ARGENTINA (Pulso) — El jueves, por cadena nacional, Javier Milei anunció un paquete de medidas sobre Malvinas. Habló de un "peligro claro y urgente": el proyecto petrolero offshore Sea Lion, de la británica Rockhopper Exploration y la israelí Navitas Petroleum, a 220 kilómetros al norte de las islas.
Milei anunció que firmará un decreto para agilizar sanciones ya previstas en la ley 26.659. Apuntan a empresas, accionistas y directivos vinculados a extracción sin autorización argentina. También adelantó el envío al Congreso de un proyecto de ley de soberanía nacional. Extiende las sanciones a pesca, turismo y ganadería ovina. Crea un Consejo de Seguridad Nacional con Cancillería, Defensa, Inteligencia y Economía.
Además firmó un DNU para ampliar recursos del Ministerio de Defensa. La prioridad: acelerar la base naval integrada de Tierra del Fuego.
Desde el peronismo remarcan que la ley de 2011 ya existía. Y que las obras en Ushuaia comenzaron en 2002. Denuncian que el Gobierno no tuvo interés real en aplicarla y que los trabajos estuvieron paralizados tres años.
El jefe de bloque de Unión por la Patria, Germán Martínez, dijo que hay predisposición a debatir «en los ámbitos institucionales». Pero avisó que no acompañarán injerencia de Estados Unidos ni uso compartido de la base con fuerzas norteamericanas. Desde la Coalición Cívica, Maximiliano Ferraro fue tajante: «No hay lugar para facultades delegadas ni para superpoderes».

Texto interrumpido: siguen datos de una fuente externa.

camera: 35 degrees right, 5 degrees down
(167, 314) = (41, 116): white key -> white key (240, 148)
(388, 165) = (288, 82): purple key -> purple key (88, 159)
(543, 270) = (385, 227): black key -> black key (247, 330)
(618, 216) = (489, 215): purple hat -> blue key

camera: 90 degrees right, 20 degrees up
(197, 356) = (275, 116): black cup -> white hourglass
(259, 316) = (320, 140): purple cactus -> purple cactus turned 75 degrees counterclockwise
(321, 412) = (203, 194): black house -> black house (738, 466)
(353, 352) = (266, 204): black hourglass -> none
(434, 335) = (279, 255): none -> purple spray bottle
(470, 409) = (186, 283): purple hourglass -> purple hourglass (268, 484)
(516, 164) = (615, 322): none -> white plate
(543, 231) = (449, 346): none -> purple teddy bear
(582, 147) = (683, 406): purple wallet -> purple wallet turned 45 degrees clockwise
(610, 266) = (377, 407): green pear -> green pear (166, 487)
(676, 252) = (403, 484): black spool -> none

El diputado Juan Grabois posteó: «Aunque sea el peor gobierno del mundo, todo lo que se haga contra el inglés invasor está bien». El radical Pablo Juliano pidió convocar al Consejo Nacional de Malvinas, sin funcionar hace más de dos años. También exigió frenar la venta de predios de la Armada en Ushuaia y el vaciamiento de la Base Aeronaval Punta Indio, y restituir el FONDEF, eliminado en el Presupuesto 2026.
La oposición señaló otro dato: el gasto en defensa cayó del 0,63% del PBI en 2020 al 0,28% actual. Los proyectos llegarían al Congreso a mediados de la semana que viene.
La firmeza discursiva frente a Londres contrasta con años de desfinanciamiento de las fuerzas armadas propias. El respaldo opositor existe, pero condicionado: nadie en el Congreso está dispuesto a ceder poder delegado ni soberanía sobre la futura base a cambio de un gesto patriótico.